══ Extracted information ══

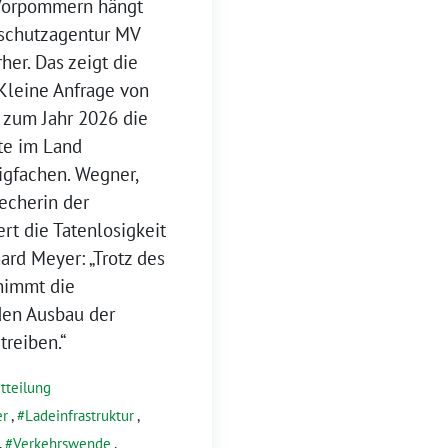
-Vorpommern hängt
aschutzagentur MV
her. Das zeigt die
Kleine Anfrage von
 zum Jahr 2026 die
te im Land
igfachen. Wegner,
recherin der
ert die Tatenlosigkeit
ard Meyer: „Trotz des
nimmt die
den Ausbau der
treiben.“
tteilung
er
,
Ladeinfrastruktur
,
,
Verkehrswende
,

═══
══ Extracted information ══

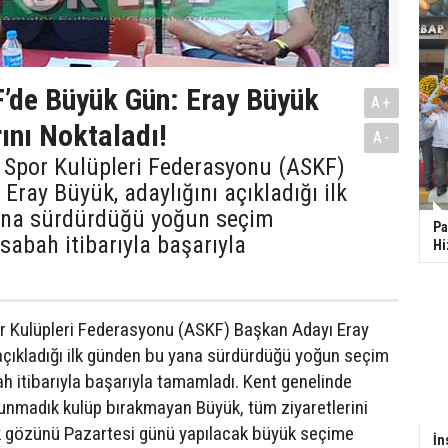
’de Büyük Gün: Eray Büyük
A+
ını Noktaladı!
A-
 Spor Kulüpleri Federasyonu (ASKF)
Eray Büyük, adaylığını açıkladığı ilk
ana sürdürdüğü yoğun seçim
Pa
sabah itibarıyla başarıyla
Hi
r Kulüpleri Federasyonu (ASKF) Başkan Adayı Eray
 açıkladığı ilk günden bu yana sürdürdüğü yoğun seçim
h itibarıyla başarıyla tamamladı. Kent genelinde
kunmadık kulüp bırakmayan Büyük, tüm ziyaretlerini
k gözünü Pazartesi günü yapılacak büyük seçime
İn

═══

# Goal of the exercise:
All lines in the records that contain "açıkladığı" are to be copied and returned.

# Solution to the exercise:
Eray Büyük, adaylığını açıkladığı ilk
 açıkladığı ilk günden bu yana sürdürdüğü yoğun seçim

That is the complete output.